TASK ITEM: Look through the entries below and show every line containing the word "organized".

=-=-=

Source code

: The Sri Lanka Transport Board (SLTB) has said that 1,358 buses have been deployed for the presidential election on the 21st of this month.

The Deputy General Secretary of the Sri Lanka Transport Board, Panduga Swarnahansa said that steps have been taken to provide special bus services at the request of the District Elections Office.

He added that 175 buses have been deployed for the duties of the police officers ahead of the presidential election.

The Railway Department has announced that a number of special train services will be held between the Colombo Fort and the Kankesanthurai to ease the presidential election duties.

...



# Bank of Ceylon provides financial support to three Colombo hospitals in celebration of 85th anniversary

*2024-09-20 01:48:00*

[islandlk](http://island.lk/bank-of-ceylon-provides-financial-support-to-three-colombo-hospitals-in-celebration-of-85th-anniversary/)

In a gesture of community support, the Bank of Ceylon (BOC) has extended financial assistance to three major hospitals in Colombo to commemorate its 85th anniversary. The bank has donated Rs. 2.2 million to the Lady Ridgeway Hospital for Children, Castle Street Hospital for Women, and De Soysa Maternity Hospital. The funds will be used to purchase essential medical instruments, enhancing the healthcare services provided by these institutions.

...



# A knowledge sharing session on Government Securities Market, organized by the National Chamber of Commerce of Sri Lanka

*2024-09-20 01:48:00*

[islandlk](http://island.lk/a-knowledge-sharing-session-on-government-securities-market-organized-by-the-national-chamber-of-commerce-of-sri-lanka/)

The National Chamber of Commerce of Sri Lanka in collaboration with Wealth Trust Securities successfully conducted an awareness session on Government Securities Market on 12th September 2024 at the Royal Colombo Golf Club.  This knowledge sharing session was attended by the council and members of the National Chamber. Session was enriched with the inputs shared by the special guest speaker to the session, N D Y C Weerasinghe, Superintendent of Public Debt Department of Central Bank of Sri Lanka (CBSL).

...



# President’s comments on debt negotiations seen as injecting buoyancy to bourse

=-=-=

WRITTEN RESPONSE:
# A knowledge sharing session on Government Securities Market, organized by the National Chamber of Commerce of Sri Lanka
[islandlk](http://island.lk/a-knowledge-sharing-session-on-government-securities-market-organized-by-the-national-chamber-of-commerce-of-sri-lanka/)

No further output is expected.